Tekst źródłowy
+===+

LTE PLUS GSM i jego nieuczciwe praktyki.

schodek
schodek
Witam.
Chciałbym się podzielić z Wami swoimi przejściami z siecią Plus GSM a dokładniej z ich nieuczciwymi praktykami
W dniu 15 stycznia 2015 roku zamówiłem internet LTE, popisałem umowę z dniem 20 stycznia. Od dnia podpisania umowy mam 14 dni na jego zwrócenie bez podania przyczyny. Internet chodził całkiem dobrze ale po wykorzystaniu limitu często zrywał się i niestety trzeba było restartować router.
Doszedłem do wniosku, że chce zrezygnować z tego dostawcy i przed upływem 14 dni wysłałem na bok@ oświadczenie o odstąpieniu od umowy. W mailu zwrotnym ( w umowie zapis, że można zrezygnować drogą elektroniczną) otrzymałem informacje jakie pliki zostały przeze mnie dołączone i treść mojej sprawy.
Od czasu wysłania odstąpienia od umowy mam kolejne 14 dni na zwrócenie modemu z własnoręcznie podpisanym oryginałem odstąpienia. Przed upływem terminu wysłałem firmą kurierską modem z wymaganymi dokumentami na adres magazynu podanego w umowie. (Avato)
Dziś dzwoni kurier, że magazyn odmówił przyjęcia paczki bez podania przyczyny. Jako, że byłem bogatszy o wiedzę zaciągniętą z wykopu o podobnej tematyce to postanowiłem zadzwonić do magazyn Avato i dowiedzieć się czemu nie została odebrana paczka.
Kobieta, która odebrała telefon poinformowała mnie, że ma tylko informacje iż moje odstąpienie od umowy przekroczyło termin.
Wiedziałem, że nie przekroczyło więc dzwonie do BOK plusa. Po podaniu wszystkich danych Pan powiedział, że moje odstąpienie nigdy do nich nie wpłynęło i pyta w jaki sposób wysłałem pismo. Informując, że drogą elektroniczną usłyszałem tylko, że takie pisma wysyłać się powinno listem poleconym. Powiedziałem Panu, że w takim razie chce rozmawiać z kimś kompetentnym ponieważ w umowie wyraźnie jest napisane, że mogę zrobić to mailem więc nawet nie wie jakie umowy daje się do podpisania klientowi.
I tu się zaczyna dziwna sprawa.

+===+

Pokazane dane

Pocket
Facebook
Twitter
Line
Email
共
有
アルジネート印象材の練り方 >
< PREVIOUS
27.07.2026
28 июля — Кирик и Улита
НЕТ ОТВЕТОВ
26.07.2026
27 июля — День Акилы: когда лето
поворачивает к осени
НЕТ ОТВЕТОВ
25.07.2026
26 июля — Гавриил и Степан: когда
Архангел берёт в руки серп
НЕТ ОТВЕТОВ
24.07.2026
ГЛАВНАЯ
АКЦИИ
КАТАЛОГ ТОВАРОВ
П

+===+

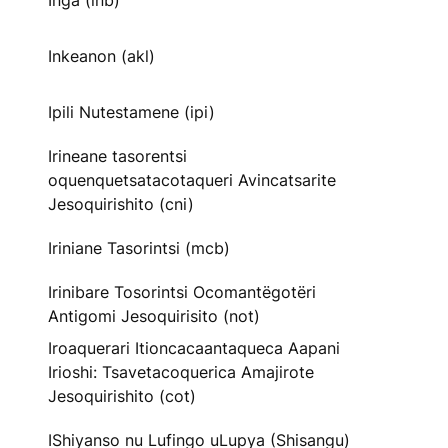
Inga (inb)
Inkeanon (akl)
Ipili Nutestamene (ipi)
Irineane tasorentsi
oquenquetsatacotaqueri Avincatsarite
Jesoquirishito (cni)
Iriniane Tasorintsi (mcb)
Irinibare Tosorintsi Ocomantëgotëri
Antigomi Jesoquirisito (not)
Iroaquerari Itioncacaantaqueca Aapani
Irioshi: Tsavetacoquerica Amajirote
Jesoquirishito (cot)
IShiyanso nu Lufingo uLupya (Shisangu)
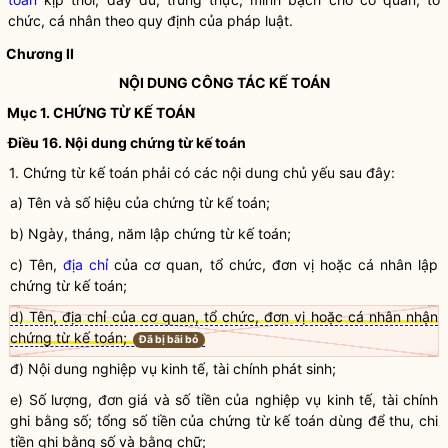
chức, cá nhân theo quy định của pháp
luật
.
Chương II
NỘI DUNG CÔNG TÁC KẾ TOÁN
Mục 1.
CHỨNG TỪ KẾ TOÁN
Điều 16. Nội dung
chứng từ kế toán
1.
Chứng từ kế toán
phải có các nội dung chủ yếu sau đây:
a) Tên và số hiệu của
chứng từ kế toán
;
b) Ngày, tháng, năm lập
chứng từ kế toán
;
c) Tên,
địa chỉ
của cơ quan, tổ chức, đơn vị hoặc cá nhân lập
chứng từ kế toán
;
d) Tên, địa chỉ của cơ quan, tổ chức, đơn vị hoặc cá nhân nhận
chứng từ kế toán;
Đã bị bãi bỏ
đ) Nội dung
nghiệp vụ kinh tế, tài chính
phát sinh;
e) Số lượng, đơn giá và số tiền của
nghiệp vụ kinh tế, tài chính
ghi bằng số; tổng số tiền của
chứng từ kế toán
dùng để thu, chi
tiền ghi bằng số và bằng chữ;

+===+

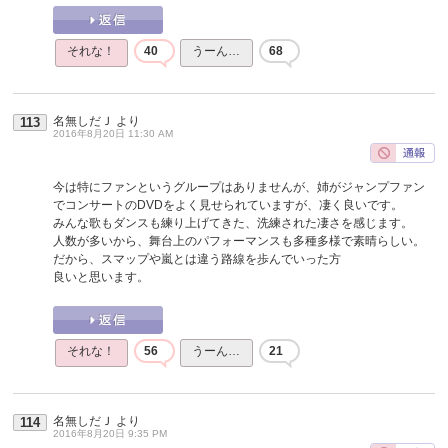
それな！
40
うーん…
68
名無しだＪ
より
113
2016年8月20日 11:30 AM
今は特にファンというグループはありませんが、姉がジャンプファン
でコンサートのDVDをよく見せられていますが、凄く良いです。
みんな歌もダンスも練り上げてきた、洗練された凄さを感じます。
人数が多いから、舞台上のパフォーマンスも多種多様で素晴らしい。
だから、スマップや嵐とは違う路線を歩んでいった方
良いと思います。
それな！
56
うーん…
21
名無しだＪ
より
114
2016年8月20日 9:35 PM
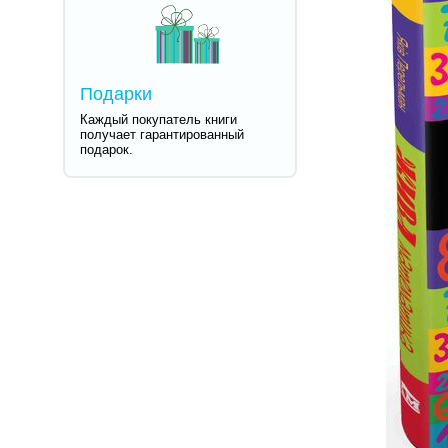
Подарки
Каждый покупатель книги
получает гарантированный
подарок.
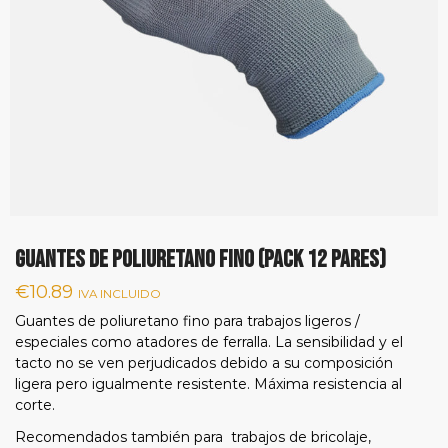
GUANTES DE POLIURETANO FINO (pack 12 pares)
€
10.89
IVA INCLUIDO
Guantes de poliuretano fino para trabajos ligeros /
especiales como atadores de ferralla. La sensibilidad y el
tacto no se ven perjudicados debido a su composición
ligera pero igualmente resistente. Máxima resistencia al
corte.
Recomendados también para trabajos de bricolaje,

+===+

Co zrobisz
[A] Do jakiego magazynu wysłano modem według tekstu o Plus GSM?
[B] Powtórz dokładnie fragment tekstu o Plus GSM, który zaczyna się od „Od czasu wysłania”, a kończy na „została odebrana paczka.”.
[C] Podejmij tekst o Plus GSM w miejscu, w którym się kończy, i pisz dalej.

Odpowiedzi do ćwiczenia
[A] Do magazynu Avato.

[B]
Od czasu wysłania odstąpienia od umowy mam kolejne 14 dni na zwrócenie modemu z własnoręcznie podpisanym oryginałem odstąpienia. Przed upływem terminu wysłałem firmą kurierską modem z wymaganymi dokumentami na adres magazynu podanego w umowie. (Avato)
Dziś dzwoni kurier, że magazyn odmówił przyjęcia paczki bez podania przyczyny. Jako, że byłem bogatszy o wiedzę zaciągniętą z wykopu o podobnej tematyce to postanowiłem zadzwonić do magazyn Avato i dowiedzieć się czemu nie została odebrana paczka.

[C]
Pani pracująca w magazynie jest w stanie prześwietlić oczami paczkę nie otwierając jej i jest w stanie stwierdzić, że jej nie odbierze "bo tak" a nawet nie mając pewności od kogo ona jest (paczka nie była adresowana przeze mnie więc inne nazwisko widniało na liście przewozowym) i kłamie, że przekroczyłem termin nawet nie mając absolutnie żadnego śladu mojego odstąpienia.
Pomyślałem sobie, "dobra złodzieje, czytałem o takich praktykach i jeżeli wystawicie fakturę albo będziecie chcieli swój sprzęt to idę z tym do sądu"
Za 3 godziny dzwoni do mnie przemiła Pani Ewelina z sieci Plus GSM przepraszając mnie za ogromną pomyłkę.
Nie interesowały mnie przeprosiny tylko chciałem się dowiedzieć czemu Pani z magazyny Avato nie odbiera paczek. Poinformowałem o tym, że zgłoszę całą sytuacje do UOKIK ponieważ uważam, że sieć Plus GSM prowadzi bezprawne praktyki mające na celu wyłudzić przedłużenie umowy wynikające z przekroczenia terminu dostarczenia sprzętu do magazynu w którym i tak nikt nie odbierze paczki.
Pani Ewelina powiedziała, że ma pierwszą taką sytuację , że magazyn nie odebrał paczki(ta, jasne) i znalazł się mój email z pismem rezygnującym z umowy.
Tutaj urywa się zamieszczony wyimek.